Is it a good idea to use an integer column for storing US ZIP codes in a database?

A numeric ZIP code is -- in a small way -- misleading.

Numbers should mean something numeric. ZIP codes don't add or subtract or participate in any numeric operations. 12309 - 12345 does not compute the distance from downtown Schenectady to my neighborhood.

Granted, for ZIP codes, no one is confused. However, for other number-like fields, it can be confusing.

Since ZIP codes aren't numbers -- they just happen to be coded with a restricted alphabet -- I suggest avoiding a numeric field. The 1-byte saving isn't worth much. And I think that that meaning is more important than the byte.


Edit.

"As for leading zeroes..." is my point. Numbers don't have leading zeros. The presence of meaningful leading zeros on ZIP codes is yet another proof that they're not numeric.

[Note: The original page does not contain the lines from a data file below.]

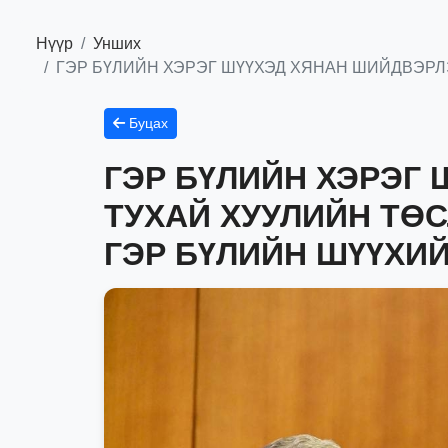
Нүүр
Унших
ГЭР БҮЛИЙН ХЭРЭГ ШҮҮХЭД ХЯНАН ШИЙДВЭРЛ
Буцах
ГЭР БҮЛИЙН ХЭРЭГ
ТУХАЙ ХУУЛИЙН ТӨ
ГЭР БҮЛИЙН ШҮҮХИ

Are you going to ever store non-US postal codes? Canada is 6 characters with some letters. I usually just use a 10 character field. Disk space is cheap, having to rework your data model is not.


Use a string with validation. Zip codes can begin with 0, so numeric is not a suitable type. Also, this applies neatly to international postal codes (e.g. UK, which is up to 8 characters). In the unlikely case that postal codes are a bottleneck, you could limit it to 10 characters, but check out your target formats first.

Here are validation regexes for UK, US and Canada.


Yes, you can pad to get the leading zeroes back. However, you're theoretically throwing away information that might help in case of errors. If someone finds 1235 in the database, is that originally 01235, or has another digit been missed?

Best practice says you should say what you mean. A zip code is a code, not a number. Are you going to add/subtract/multiply/divide zip codes? And from a practical perspective, it's far more important that you're excluding extended zips.


Normally you would use a non-numerical datatype such as a varchar which would allow for more zip code types. If you are dead set on only allowing 5 digit [XXXXX] or 9 digit [XXXXX-XXXX] zip codes, you could then use a char(5) or char(10), but I would not recommend it. Varchar is the safest and most sane choice.

Edit: It should also be noted that if you don't plan on doing numerical calculations on the field, you should not use a numerical data type. ZIP Code is a not a number in the sense that you add or subtract against it. It is just a string that happens to be made up typically of numbers, so you should refrain from using numerical data types for it.